(TASK INSTRUCTIONS):
Without including any images, output the listing below exactly.
━━━━━━━━━━━━━━━━━━━━━━━━━━━━━━
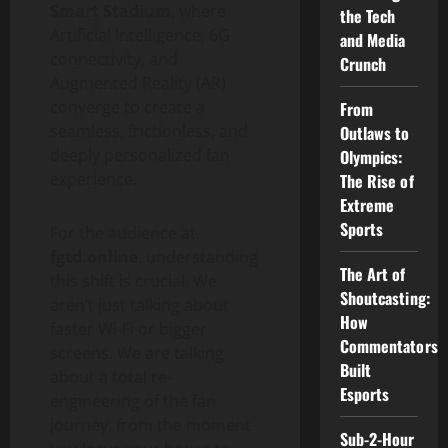
Smart Stadium
, where
the Tech
Artificial Intelligence, 6G
and Media
connectivity, and
Crunch
Augmented Reality (AR)
converge to create a
From
seamless, frictionless, and
Outlaws to
deeply personalized fan
Olympics:
experience.
The Rise of
Extreme
Sports
For the audience at
fgtd.online
, understanding
The Art of
this shift is crucial. We
Shoutcasting:
aren’t just talking about
How
faster Wi-Fi or bigger
Commentators
screens. We are talking
Built
about a total re-
Esports
engineering of the fan
journey, from the moment
Sub-2-Hour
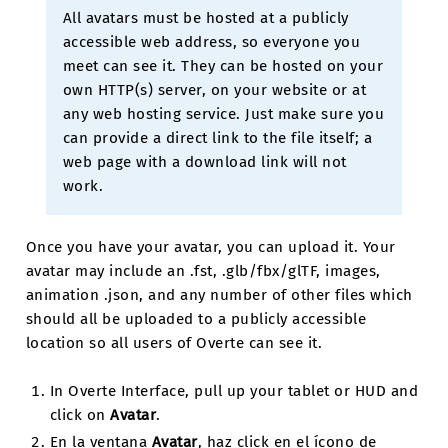
All avatars must be hosted at a publicly
accessible web address, so everyone you
meet can see it. They can be hosted on your
own HTTP(s) server, on your website or at
any web hosting service. Just make sure you
can provide a direct link to the file itself; a
web page with a download link will not
work.
Once you have your avatar, you can upload it. Your
avatar may include an .fst, .glb/fbx/glTF, images,
animation .json, and any number of other files which
should all be uploaded to a publicly accessible
location so all users of Overte can see it.
In Overte Interface, pull up your tablet or HUD and
click on
Avatar
.
En la ventana
Avatar
, haz click en el ícono de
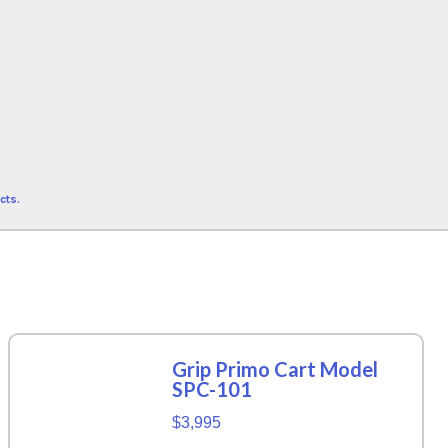
cts.
Grip Primo Cart Model
SPC-101
$3,995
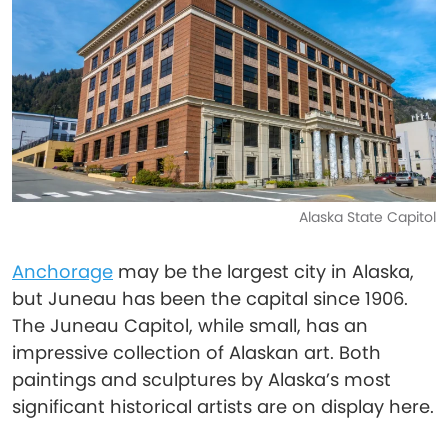
Alaska State Capitol
Anchorage
may be the largest city in Alaska,
but Juneau has been the capital since 1906.
The Juneau Capitol, while small, has an
impressive collection of Alaskan art. Both
paintings and sculptures by Alaska’s most
significant historical artists are on display here.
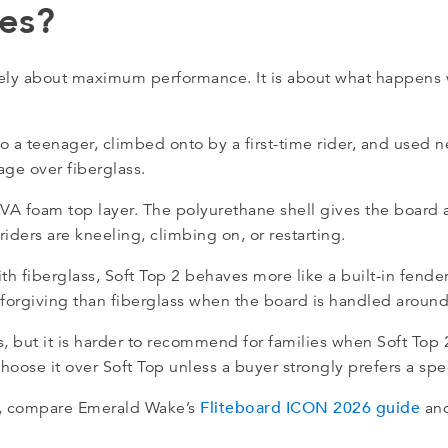
ies?
rely about maximum performance. It is about what happens 
to a teenager, climbed onto by a first-time rider, and used
age over fiberglass.
EVA foam top layer. The polyurethane shell gives the board 
riders are kneeling, climbing on, or restarting.
h fiberglass, Soft Top 2 behaves more like a built-in fender
re forgiving than fiberglass when the board is handled arou
, but it is harder to recommend for families when Soft Top 2 
oose it over Soft Top unless a buyer strongly prefers a speci
Fliteboard ICON 2026 guide
ns, compare Emerald Wake’s
an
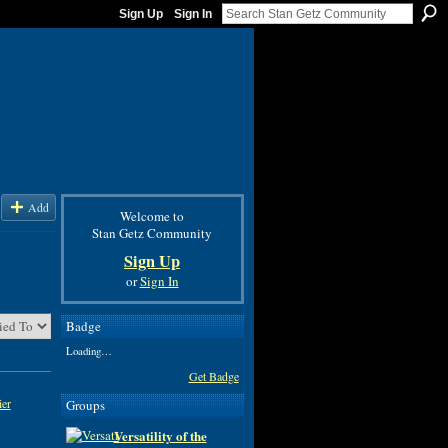
Sign Up
Sign In
Add
Welcome to
Stan Getz Community
Sign Up
or
Sign In
Badge
Loading…
Get Badge
ier
Groups
Versatility of the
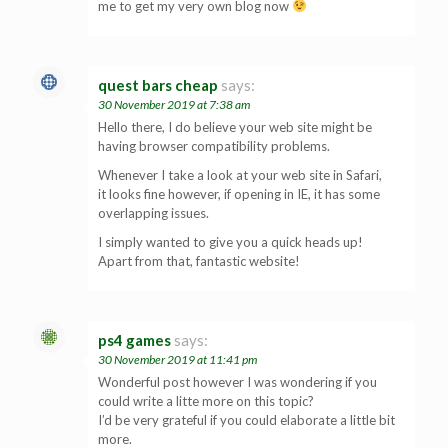
me to get my very own blog now
quest bars cheap
says:
30 November 2019 at 7:38 am
Hello there, I do believe your web site might be
having browser compatibility problems.
Whenever I take a look at your web site in Safari,
it looks fine however, if opening in IE, it has some
overlapping issues.
I simply wanted to give you a quick heads up!
Apart from that, fantastic website!
ps4 games
says:
30 November 2019 at 11:41 pm
Wonderful post however I was wondering if you
could write a litte more on this topic?
I’d be very grateful if you could elaborate a little bit
more.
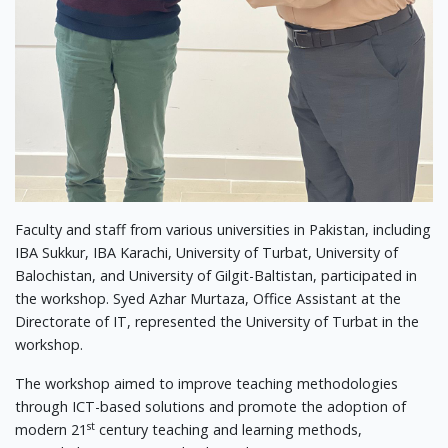
Faculty and staff from various universities in Pakistan, including
IBA Sukkur, IBA Karachi, University of Turbat, University of
Balochistan, and University of Gilgit-Baltistan, participated in
the workshop. Syed Azhar Murtaza, Office Assistant at the
Directorate of IT, represented the University of Turbat in the
workshop.
The workshop aimed to improve teaching methodologies
through ICT-based solutions and promote the adoption of
st
modern 21
century teaching and learning methods,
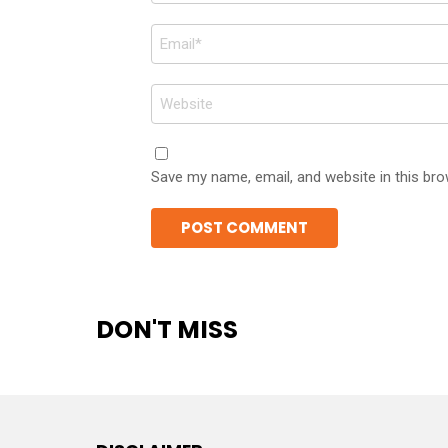
Email
*
Website
Save my name, email, and website in this bro
DON'T MISS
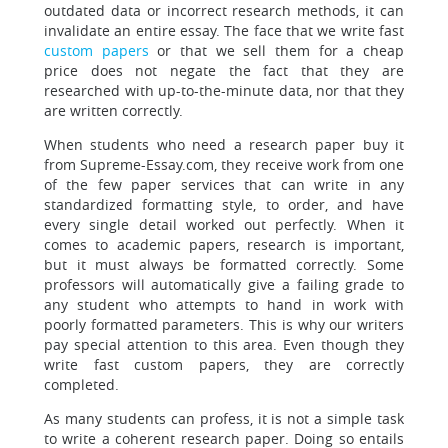
outdated data or incorrect research methods, it can
invalidate an entire essay. The face that we write fast
custom papers
or that we sell them for a cheap
price does not negate the fact that they are
researched with up-to-the-minute data, nor that they
are written correctly.
When students who need a research paper buy it
from Supreme-Essay.com, they receive work from one
of the few paper services that can write in any
standardized formatting style, to order, and have
every single detail worked out perfectly. When it
comes to academic papers, research is important,
but it must always be formatted correctly. Some
professors will automatically give a failing grade to
any student who attempts to hand in work with
poorly formatted parameters. This is why our writers
pay special attention to this area. Even though they
write fast custom papers, they are correctly
completed.
As many students can profess, it is not a simple task
to write a coherent research paper. Doing so entails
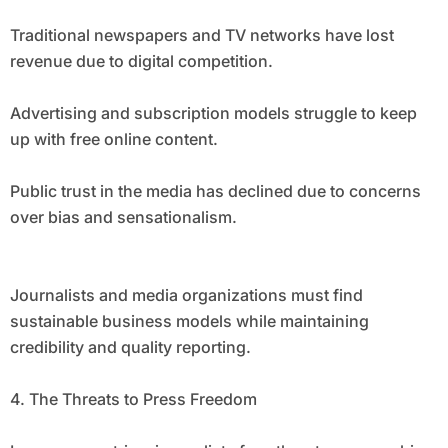
Traditional newspapers and TV networks have lost
revenue due to digital competition.
Advertising and subscription models struggle to keep
up with free online content.
Public trust in the media has declined due to concerns
over bias and sensationalism.
Journalists and media organizations must find
sustainable business models while maintaining
credibility and quality reporting.
4. The Threats to Press Freedom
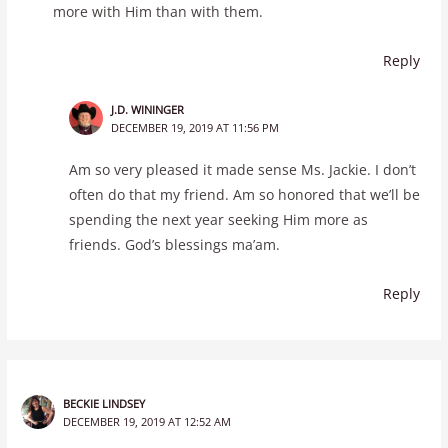
more with Him than with them.
Reply
J.D. WININGER
DECEMBER 19, 2019 AT 11:56 PM
Am so very pleased it made sense Ms. Jackie. I don’t
often do that my friend. Am so honored that we’ll be
spending the next year seeking Him more as
friends. God’s blessings ma’am.
Reply
BECKIE LINDSEY
DECEMBER 19, 2019 AT 12:52 AM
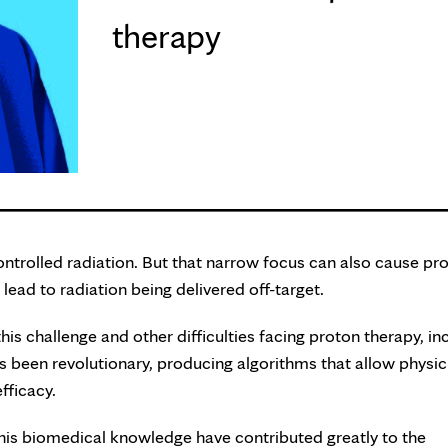
therapy
ontrolled radiation. But that narrow focus can also cause pr
ead to radiation being delivered off-target.
is challenge and other difficulties facing proton therapy, in
s been revolutionary, producing algorithms that allow physic
efficacy.
his biomedical knowledge have contributed greatly to the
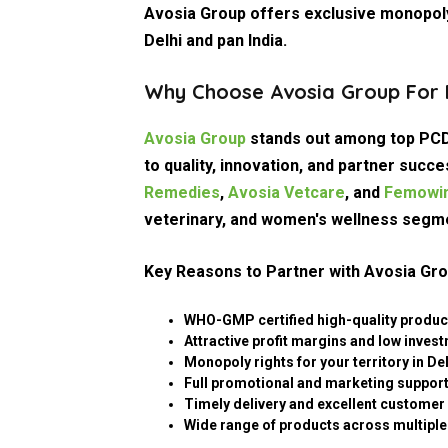
Avosia Group offers exclusive monopoly
Delhi and pan India.
Why Choose Avosia Group For P
Avosia Group
stands out among top PCD
to quality, innovation, and partner suc
Remedies
,
Avosia Vetcare
, and
Femowin
veterinary, and women's wellness segm
Key Reasons to Partner with Avosia Gro
WHO-GMP certified high-quality produc
Attractive profit margins and low inves
Monopoly rights for your territory in Del
Full promotional and marketing support 
Timely delivery and excellent customer 
Wide range of products across multiple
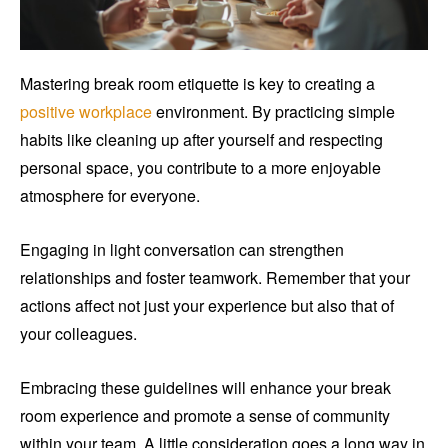
Mastering break room etiquette is key to creating a
positive workplace
environment. By practicing simple
habits like cleaning up after yourself and respecting
personal space, you contribute to a more enjoyable
atmosphere for everyone.
Engaging in light conversation can strengthen
relationships and foster teamwork. Remember that your
actions affect not just your experience but also that of
your colleagues.
Embracing these guidelines will enhance your break
room experience and promote a sense of community
within your team. A little consideration goes a long way in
━━━━━━━━━━━━━━━━━━━━━━━━━━━━━━
(ANSWER TO THIS PROBLEM):
Smart Stadium
, where
the Tech
Artificial Intelligence, 6G
and Media
connectivity, and
Crunch
Augmented Reality (AR)
converge to create a
From
seamless, frictionless, and
Outlaws to
deeply personalized fan
Olympics:
experience.
The Rise of
Extreme
Sports
For the audience at
fgtd.online
, understanding
The Art of
this shift is crucial. We
Shoutcasting:
aren’t just talking about
How
faster Wi-Fi or bigger
Commentators
screens. We are talking
Built
about a total re-
Esports
engineering of the fan
journey, from the moment
Sub-2-Hour
All avatars must be hosted at a publicly
accessible web address, so everyone you
meet can see it. They can be hosted on your
own HTTP(s) server, on your website or at
any web hosting service. Just make sure you
can provide a direct link to the file itself; a
web page with a download link will not
work.
Once you have your avatar, you can upload it. Your
avatar may include an .fst, .glb/fbx/glTF, images,
animation .json, and any number of other files which
should all be uploaded to a publicly accessible
location so all users of Overte can see it.
In Overte Interface, pull up your tablet or HUD and
click on
Avatar
.
En la ventana
Avatar
, haz click en el ícono de
cts.
Grip Primo Cart Model
SPC-101
$3,995
Alaska State Capitol
Anchorage
may be the largest city in Alaska,
but Juneau has been the capital since 1906.
The Juneau Capitol, while small, has an
impressive collection of Alaskan art. Both
paintings and sculptures by Alaska’s most
significant historical artists are on display here.
ies?
rely about maximum performance. It is about what happens 
to a teenager, climbed onto by a first-time rider, and used
age over fiberglass.
EVA foam top layer. The polyurethane shell gives the board 
riders are kneeling, climbing on, or restarting.
h fiberglass, Soft Top 2 behaves more like a built-in fender
re forgiving than fiberglass when the board is handled arou
, but it is harder to recommend for families when Soft Top 2 
oose it over Soft Top unless a buyer strongly prefers a speci
Fliteboard ICON 2026 guide
ns, compare Emerald Wake’s
an
Sign Up
Sign In
Add
Welcome to
Stan Getz Community
Sign Up
or
Sign In
Badge
Loading…
Get Badge
ier
Groups
Versatility of the
me to get my very own blog now
quest bars cheap
says:
30 November 2019 at 7:38 am
Hello there, I do believe your web site might be
having browser compatibility problems.
Whenever I take a look at your web site in Safari,
it looks fine however, if opening in IE, it has some
overlapping issues.
I simply wanted to give you a quick heads up!
Apart from that, fantastic website!
ps4 games
says:
30 November 2019 at 11:41 pm
Wonderful post however I was wondering if you
could write a litte more on this topic?
I’d be very grateful if you could elaborate a little bit
more.
Faculty and staff from various universities in Pakistan, including
IBA Sukkur, IBA Karachi, University of Turbat, University of
Balochistan, and University of Gilgit-Baltistan, participated in
the workshop. Syed Azhar Murtaza, Office Assistant at the
Directorate of IT, represented the University of Turbat in the
workshop.
The workshop aimed to improve teaching methodologies
through ICT-based solutions and promote the adoption of
st
modern 21
century teaching and learning methods,
Email
*
Website
Save my name, email, and website in this bro
DON'T MISS
outdated data or incorrect research methods, it can
invalidate an entire essay. The face that we write fast
custom papers
or that we sell them for a cheap
price does not negate the fact that they are
researched with up-to-the-minute data, nor that they
are written correctly.
When students who need a research paper buy it
from Supreme-Essay.com, they receive work from one
of the few paper services that can write in any
standardized formatting style, to order, and have
every single detail worked out perfectly. When it
comes to academic papers, research is important,
but it must always be formatted correctly. Some
professors will automatically give a failing grade to
any student who attempts to hand in work with
poorly formatted parameters. This is why our writers
pay special attention to this area. Even though they
write fast custom papers, they are correctly
completed.
As many students can profess, it is not a simple task
to write a coherent research paper. Doing so entails
Traditional newspapers and TV networks have lost
revenue due to digital competition.
Advertising and subscription models struggle to keep
up with free online content.
Public trust in the media has declined due to concerns
over bias and sensationalism.
Journalists and media organizations must find
sustainable business models while maintaining
credibility and quality reporting.
4. The Threats to Press Freedom
more with Him than with them.
Reply
J.D. WININGER
DECEMBER 19, 2019 AT 11:56 PM
Am so very pleased it made sense Ms. Jackie. I don’t
often do that my friend. Am so honored that we’ll be
spending the next year seeking Him more as
friends. God’s blessings ma’am.
Reply
BECKIE LINDSEY
DECEMBER 19, 2019 AT 12:52 AM
therapy
ontrolled radiation. But that narrow focus can also cause pr
ead to radiation being delivered off-target.
is challenge and other difficulties facing proton therapy, in
s been revolutionary, producing algorithms that allow physic
efficacy.
his biomedical knowledge have contributed greatly to the
Avosia Group offers exclusive monopoly
Delhi and pan India.
Why Choose Avosia Group For P
Avosia Group
stands out among top PCD
to quality, innovation, and partner suc
Remedies
,
Avosia Vetcare
, and
Femowin
veterinary, and women's wellness segm
Key Reasons to Partner with Avosia Gro
WHO-GMP certified high-quality produc
Attractive profit margins and low inves
Monopoly rights for your territory in Del
Full promotional and marketing support 
Timely delivery and excellent customer 
Wide range of products across multiple
Mastering break room etiquette is key to creating a
positive workplace
environment. By practicing simple
habits like cleaning up after yourself and respecting
personal space, you contribute to a more enjoyable
atmosphere for everyone.
Engaging in light conversation can strengthen
relationships and foster teamwork. Remember that your
actions affect not just your experience but also that of
your colleagues.
Embracing these guidelines will enhance your break
room experience and promote a sense of community
within your team. A little consideration goes a long way in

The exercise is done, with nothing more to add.